Artículo de Mariam Vizcaíno, profesora de Referentes Culturales: Arte y Moda, de CGM, publicado en nº 156 de la revista Fila Siete, www.filasiete.com.
Cuando Salvatore Ferragamo abandona este mundo en 1960, había revolucionado el concepto del calzado con soluciones nunca vistas.

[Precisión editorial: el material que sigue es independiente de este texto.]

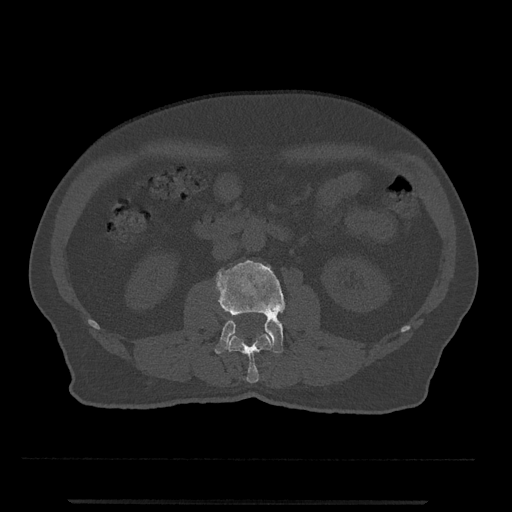
CT including the spine, one axial slice; slice 229 of 797 in the series (ordered by position); reconstruction kernel Br40s/3; bone window (W 1800 / L 400 HU); 512 × 512 image matrix, field of view 419 × 419 mm. Male patient, age 63 years. From the clinical record (not read from this slice): primary cancer: prostate.
Annotated regions visible in this slice (semi-automatic segmentation, software-assisted and operator-edited):
- L2 vertebra: bounding box (x1, y1, x2, y2) in pixels: (226, 333, 273, 383)
- L3 vertebra: (215, 259, 286, 354)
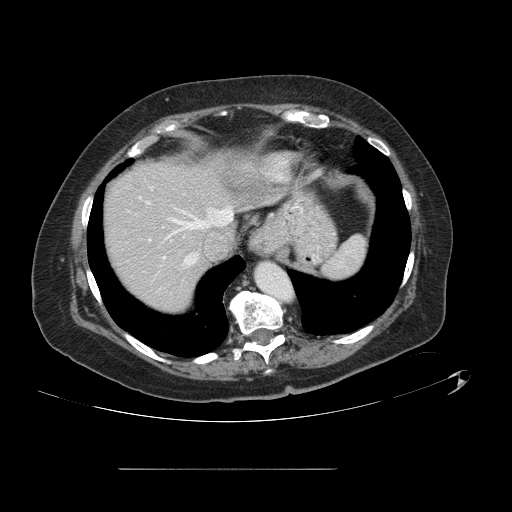
Contrast-enhanced abdominal CT, one axial slice; position 113 of 148 along the scan axis; intravenous contrast given; soft-tissue window (W 400 / L 40 HU); 2.5 mm slice thickness; 512 × 512 image matrix, field of view 439 × 439 mm. Case-level facts recorded for this patient, not image findings: patient: male, age 43 years at operation; diagnosis: colorectal cancer liver metastases, imaged before liver resection; multiple liver metastases: no; largest metastasis: 2.4 cm.
Outlined on this slice (expert manual segmentation):
- hepatic veins: bounding box <172,206,233,266> (left, top, right, bottom; pixels)
- liver: <104,156,250,312>
- planned liver remnant (the part of the liver to remain after resection): <104,154,257,312>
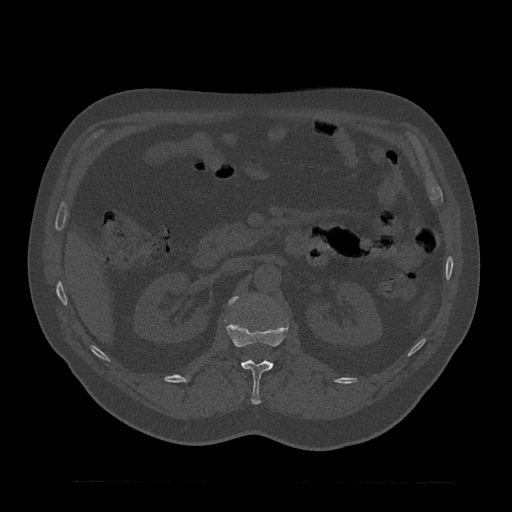
CT including the spine, one axial slice; slice 151 of 797 in the series (ordered by position); reconstruction kernel Br40s/3; 120 kVp; bone window (W 1800 / L 400 HU); 0.5 mm slice thickness; 512 × 512 image matrix, field of view 430 × 430 mm. Male patient, age 61 years. Case-level facts recorded for this patient, not image findings: primary cancer: prostate.
Outlined on this slice (semi-automatically segmented with operator editing):
- L1 vertebra: bounding box (x1, y1, x2, y2) in pixels: (225, 320, 288, 405)
- L2 vertebra: (229, 297, 237, 304)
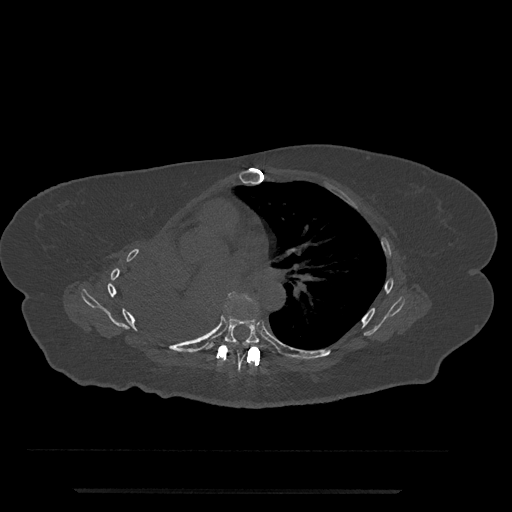
CT including the spine, one axial slice; slice 466 of 797 in the series (ordered by position); 120 kVp; bone window (W 1800 / L 400 HU); 0.5 mm slice thickness; 512 × 512 image matrix. Patient: female, 51 years. Case-level facts recorded for this patient, not image findings: primary cancer: neuro.
Outlined on this slice (semi-automatic segmentation, software-assisted and operator-edited):
- T6 vertebra: bounding box (x1, y1, x2, y2) in pixels: (224, 346, 246, 371)
- T7 vertebra: (215, 297, 276, 353)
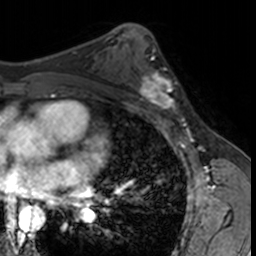
Breast MRI, one axial slice. Cropped to one breast. Dynamic contrast-enhanced series, time point 2 of 7 at this slice position (early post-contrast). 3 T. TE 1.7 ms, TR 4 ms. 256 × 256 image matrix. Female patient.
Annotated regions visible in this slice (semi-automatically segmented with operator editing):
- enhancing-tissue mask used for the functional tumour volume (all voxels passing the contrast-enhancement thresholds inside the analysis volume; usually the tumour): bounding box [x1, y1, x2, y2] px = [132, 62, 182, 115]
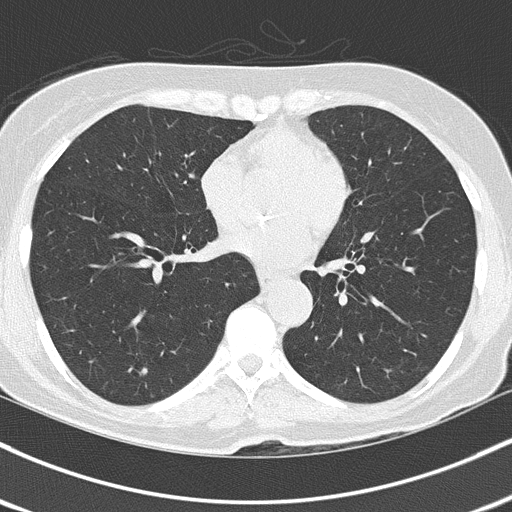
Chest CT (low-dose screening protocol), one axial image; baseline annual screen; lung window (W 1500 / L -600 HU); 2 mm slice thickness; lung (sharp) reconstruction kernel (B50f); 512 × 512 image matrix. Female, age 67 years at enrolment. Current smoker at enrolment.
Lesion marked by an expert reader, bounding box [x1, y1, x2, y2] px = [125, 358, 166, 388]. The exam's reader record, not a measurement of the box and not confirmed to be the same lesion: non-calcified nodule or mass ≥4 mm, left lower lobe, 7 × 6 mm, poorly defined margins, mixed attenuation. Note: the box lies in the patient's right hemithorax on this image, whereas the reader's record names the left lung; they may be different findings. Official screen result: positive, change unspecified: nodule(s) >= 4 mm or enlarging nodule(s), mass(es), or other non-specific abnormalities suspicious for lung cancer. Participant outcome: lung cancer diagnosed 876 days after this screen — adenocarcinoma, NOS, left lower lobe, poorly differentiated (G3), stage IA (AJCC 6th edition), 25 mm at pathology.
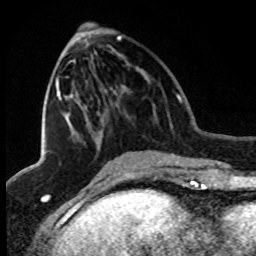
Breast MRI (dynamic contrast-enhanced), one axial slice; slice 34 of 80 in the series (ordered by position); cropped to one breast; dynamic contrast-enhanced series, time point 2 of 8 at this slice position (early post-contrast); 1.5 T; TE 4.2 ms, TR 7.1 ms; 2 mm slice thickness; 256 × 256 image matrix, field of view 150 × 150 mm. Female patient.
Structures marked on this image (semi-automatic segmentation, software-assisted and operator-edited):
- enhancing-tissue mask used for the functional tumour volume (all voxels passing the contrast-enhancement thresholds inside the analysis volume; usually the tumour): bounding box [x1, y1, x2, y2] px = [56, 36, 121, 101]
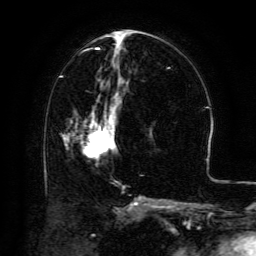
Breast MRI (dynamic contrast-enhanced), one axial slice; position 63 of 134 along the scan axis; cropped to one breast; dynamic contrast-enhanced series, time point 2 of 6 at this slice position (early post-contrast); 3 T; TE 4.8 ms, TR 9.1 ms; 1.2 mm slice thickness; 256 × 256 image matrix, field of view 180 × 180 mm. Female patient.
Structures marked on this image (semi-automatic segmentation, software-assisted and operator-edited):
- enhancing-tissue mask used for the functional tumour volume (all voxels passing the contrast-enhancement thresholds inside the analysis volume; usually the tumour): bounding box (x1, y1, x2, y2) in pixels: (65, 100, 121, 155)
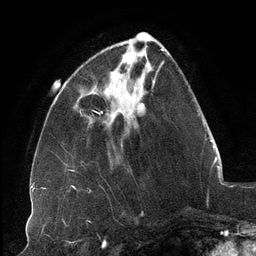
Breast MRI (dynamic contrast-enhanced), one axial slice; cropped to one breast; dynamic contrast-enhanced series, time point 2 of 6 at this slice position (early post-contrast); 3 T; TE 2.7 ms, TR 6.5 ms; 256 × 256 image matrix, field of view 200 × 200 mm. Female patient.
Outlined on this slice (semi-automatically segmented with operator editing):
- enhancing-tissue mask used for the functional tumour volume (all voxels passing the contrast-enhancement thresholds inside the analysis volume; usually the tumour): box from (x=105, y=52) to (x=142, y=91) px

Los zapatitos rojos que conducirían a casa a Judy Garland en El Mago de Oz (1939) los diseñó, por encargo de la Western Company Costumes, un italiano de pequeña estatura y optimismo incurable que llegó a ser conocido en Hollywood con el sobrenombre de “el zapatero de las estrellas”. Su carrera empezó en 1907 en un humilde pueblo napolitano, cuando solo tenía nueve años, la noche en que se quedó haciendo los zapatos de comunión de sus dos hermanas pequeñas para que su madre dejase de llorar por no tener con qué calzarlas.
Siguiendo el ejemplo de sus hermanos mayores, para ayudar a su familia que era muy pobre, emigra a los Estados Unidos. Al llegar descubre consternado que la fabricación del calzado está totalmente mecanizada. Se instala entonces en su fuero interno un odio por las máquinas que ya no le abandonará. Sabe que solo un zapato hecho a mano, de principio a fin, puede “calzar bien” y ser cómodo, sin que la belleza de las líneas sufra por ello. Esa preocupación, por encima de cualquier otro sueño, lo empujará a lo largo de su vida a crear zapatos de una perfección formal difícil de superar.
La primera vez que entra en contacto con la industria del cine es en Santa Barbara (California) donde uno de sus hermanos, que planchaba la ropa de los actores de la American Film Company, le presenta al encargado del vestuario. Salvatore, que solo tenía entonces dieciséis años, le convence de que podía corregir los errores de las botas de cowboy haciéndolas más flexibles. Viendo su pericia para mejorar las hechuras, empiezan a pasarle los guiones de las películas para que él mismo decida el número y el estilo de los pares que iban a necesitar.